_What you should do_
Everything from the line containing "28: (393, 138, 0.37)" through the line containing "49: (221, 148, 0.34)" in the listing below should be copied exactly, and nothing more.

_Dataset content_
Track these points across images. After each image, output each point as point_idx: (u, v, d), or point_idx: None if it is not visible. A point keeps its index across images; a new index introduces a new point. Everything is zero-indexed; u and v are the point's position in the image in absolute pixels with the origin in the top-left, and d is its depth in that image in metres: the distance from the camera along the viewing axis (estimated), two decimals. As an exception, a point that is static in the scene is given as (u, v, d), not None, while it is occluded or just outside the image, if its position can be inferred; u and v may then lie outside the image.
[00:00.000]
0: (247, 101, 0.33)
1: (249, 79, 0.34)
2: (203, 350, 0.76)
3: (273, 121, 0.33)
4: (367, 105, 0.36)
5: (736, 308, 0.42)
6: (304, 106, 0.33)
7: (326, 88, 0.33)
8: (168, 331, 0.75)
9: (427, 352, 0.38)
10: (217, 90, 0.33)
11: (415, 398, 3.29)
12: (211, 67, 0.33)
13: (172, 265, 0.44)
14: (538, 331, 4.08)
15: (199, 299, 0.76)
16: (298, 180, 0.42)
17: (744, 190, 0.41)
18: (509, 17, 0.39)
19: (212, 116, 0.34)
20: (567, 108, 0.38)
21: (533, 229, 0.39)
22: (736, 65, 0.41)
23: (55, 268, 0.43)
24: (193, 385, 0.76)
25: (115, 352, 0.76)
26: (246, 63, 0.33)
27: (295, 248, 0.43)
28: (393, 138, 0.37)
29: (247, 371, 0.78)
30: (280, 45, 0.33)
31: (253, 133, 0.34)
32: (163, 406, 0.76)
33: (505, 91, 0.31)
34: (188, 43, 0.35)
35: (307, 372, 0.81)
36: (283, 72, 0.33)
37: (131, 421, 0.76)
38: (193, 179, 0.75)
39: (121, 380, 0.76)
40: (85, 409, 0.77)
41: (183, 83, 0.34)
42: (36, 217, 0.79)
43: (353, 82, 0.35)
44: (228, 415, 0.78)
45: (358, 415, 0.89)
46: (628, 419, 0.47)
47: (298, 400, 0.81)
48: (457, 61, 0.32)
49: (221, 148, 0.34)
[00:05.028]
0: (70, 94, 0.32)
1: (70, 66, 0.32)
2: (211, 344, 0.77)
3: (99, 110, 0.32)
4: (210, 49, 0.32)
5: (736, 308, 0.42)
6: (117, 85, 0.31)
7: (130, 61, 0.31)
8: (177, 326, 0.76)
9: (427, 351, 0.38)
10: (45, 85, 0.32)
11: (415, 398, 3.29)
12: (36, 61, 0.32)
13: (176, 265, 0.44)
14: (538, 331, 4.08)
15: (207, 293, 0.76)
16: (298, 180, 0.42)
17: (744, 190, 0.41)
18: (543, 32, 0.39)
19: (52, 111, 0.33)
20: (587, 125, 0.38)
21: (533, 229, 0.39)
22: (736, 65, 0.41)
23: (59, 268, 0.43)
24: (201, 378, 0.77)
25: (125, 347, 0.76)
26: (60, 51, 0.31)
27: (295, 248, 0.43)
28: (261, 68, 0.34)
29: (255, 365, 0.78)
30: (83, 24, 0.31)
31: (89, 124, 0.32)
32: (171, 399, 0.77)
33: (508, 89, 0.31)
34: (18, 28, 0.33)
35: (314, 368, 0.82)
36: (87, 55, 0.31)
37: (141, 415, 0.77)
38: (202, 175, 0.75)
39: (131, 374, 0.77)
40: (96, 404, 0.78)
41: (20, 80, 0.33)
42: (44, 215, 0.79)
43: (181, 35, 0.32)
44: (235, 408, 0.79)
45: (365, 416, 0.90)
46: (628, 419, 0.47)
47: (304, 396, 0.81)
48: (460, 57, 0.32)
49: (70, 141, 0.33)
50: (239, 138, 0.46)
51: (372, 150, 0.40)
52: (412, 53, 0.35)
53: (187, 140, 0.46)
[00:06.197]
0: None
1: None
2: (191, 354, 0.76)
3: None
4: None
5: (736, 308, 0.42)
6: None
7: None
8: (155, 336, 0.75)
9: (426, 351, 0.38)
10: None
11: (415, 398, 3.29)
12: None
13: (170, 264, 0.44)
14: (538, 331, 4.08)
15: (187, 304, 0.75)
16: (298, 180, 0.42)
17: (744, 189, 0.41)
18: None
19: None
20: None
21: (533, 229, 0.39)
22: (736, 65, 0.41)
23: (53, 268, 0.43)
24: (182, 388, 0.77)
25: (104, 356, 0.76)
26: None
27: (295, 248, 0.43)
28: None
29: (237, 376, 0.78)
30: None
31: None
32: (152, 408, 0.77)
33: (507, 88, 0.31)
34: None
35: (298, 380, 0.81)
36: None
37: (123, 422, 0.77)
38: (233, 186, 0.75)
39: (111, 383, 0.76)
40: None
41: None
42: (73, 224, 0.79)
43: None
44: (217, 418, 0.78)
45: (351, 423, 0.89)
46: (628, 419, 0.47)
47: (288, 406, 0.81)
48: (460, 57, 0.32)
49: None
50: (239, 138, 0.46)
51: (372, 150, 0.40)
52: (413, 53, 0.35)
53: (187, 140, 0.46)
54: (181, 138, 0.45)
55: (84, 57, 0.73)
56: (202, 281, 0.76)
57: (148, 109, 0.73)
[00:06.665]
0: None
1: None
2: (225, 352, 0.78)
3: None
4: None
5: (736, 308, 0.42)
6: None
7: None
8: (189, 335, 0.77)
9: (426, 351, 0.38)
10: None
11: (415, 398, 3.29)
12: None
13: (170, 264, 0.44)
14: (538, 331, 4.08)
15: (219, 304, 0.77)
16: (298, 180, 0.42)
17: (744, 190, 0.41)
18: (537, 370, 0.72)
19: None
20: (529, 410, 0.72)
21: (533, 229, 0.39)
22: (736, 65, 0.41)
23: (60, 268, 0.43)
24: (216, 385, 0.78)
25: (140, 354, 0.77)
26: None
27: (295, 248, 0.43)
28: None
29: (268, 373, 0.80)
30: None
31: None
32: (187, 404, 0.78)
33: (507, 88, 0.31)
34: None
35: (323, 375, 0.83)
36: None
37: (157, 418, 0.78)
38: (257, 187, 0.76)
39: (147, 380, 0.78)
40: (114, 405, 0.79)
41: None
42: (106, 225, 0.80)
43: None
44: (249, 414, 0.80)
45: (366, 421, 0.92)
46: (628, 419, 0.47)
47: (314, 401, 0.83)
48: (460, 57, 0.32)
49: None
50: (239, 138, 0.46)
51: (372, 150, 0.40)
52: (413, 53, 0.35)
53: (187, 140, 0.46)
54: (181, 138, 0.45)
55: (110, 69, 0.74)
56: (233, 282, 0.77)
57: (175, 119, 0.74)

...

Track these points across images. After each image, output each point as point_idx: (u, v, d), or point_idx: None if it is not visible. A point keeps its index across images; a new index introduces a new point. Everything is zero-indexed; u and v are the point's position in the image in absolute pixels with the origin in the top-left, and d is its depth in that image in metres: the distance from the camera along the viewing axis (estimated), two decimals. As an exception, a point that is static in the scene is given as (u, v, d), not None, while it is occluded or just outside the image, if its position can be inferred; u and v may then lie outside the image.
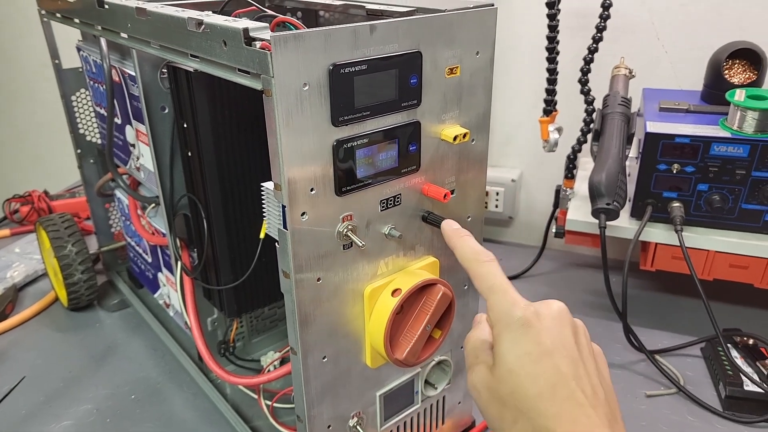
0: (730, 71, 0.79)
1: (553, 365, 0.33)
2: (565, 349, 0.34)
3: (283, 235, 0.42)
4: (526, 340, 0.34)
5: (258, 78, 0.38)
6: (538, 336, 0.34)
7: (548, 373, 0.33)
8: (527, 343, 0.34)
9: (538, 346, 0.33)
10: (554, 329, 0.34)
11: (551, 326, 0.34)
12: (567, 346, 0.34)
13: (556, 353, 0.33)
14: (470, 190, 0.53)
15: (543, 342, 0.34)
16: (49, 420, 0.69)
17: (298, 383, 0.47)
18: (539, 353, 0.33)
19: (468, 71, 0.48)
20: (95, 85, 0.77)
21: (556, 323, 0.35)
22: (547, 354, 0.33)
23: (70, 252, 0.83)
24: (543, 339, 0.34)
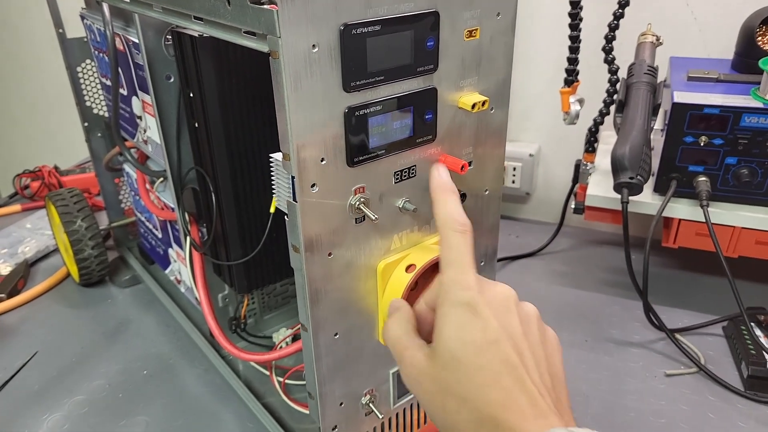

_Your solution_
28: (393, 138, 0.37)
29: (247, 371, 0.78)
30: (280, 45, 0.33)
31: (253, 133, 0.34)
32: (163, 406, 0.76)
33: (505, 91, 0.31)
34: (188, 43, 0.35)
35: (307, 372, 0.81)
36: (283, 72, 0.33)
37: (131, 421, 0.76)
38: (193, 179, 0.75)
39: (121, 380, 0.76)
40: (85, 409, 0.77)
41: (183, 83, 0.34)
42: (36, 217, 0.79)
43: (353, 82, 0.35)
44: (228, 415, 0.78)
45: (358, 415, 0.89)
46: (628, 419, 0.47)
47: (298, 400, 0.81)
48: (457, 61, 0.32)
49: (221, 148, 0.34)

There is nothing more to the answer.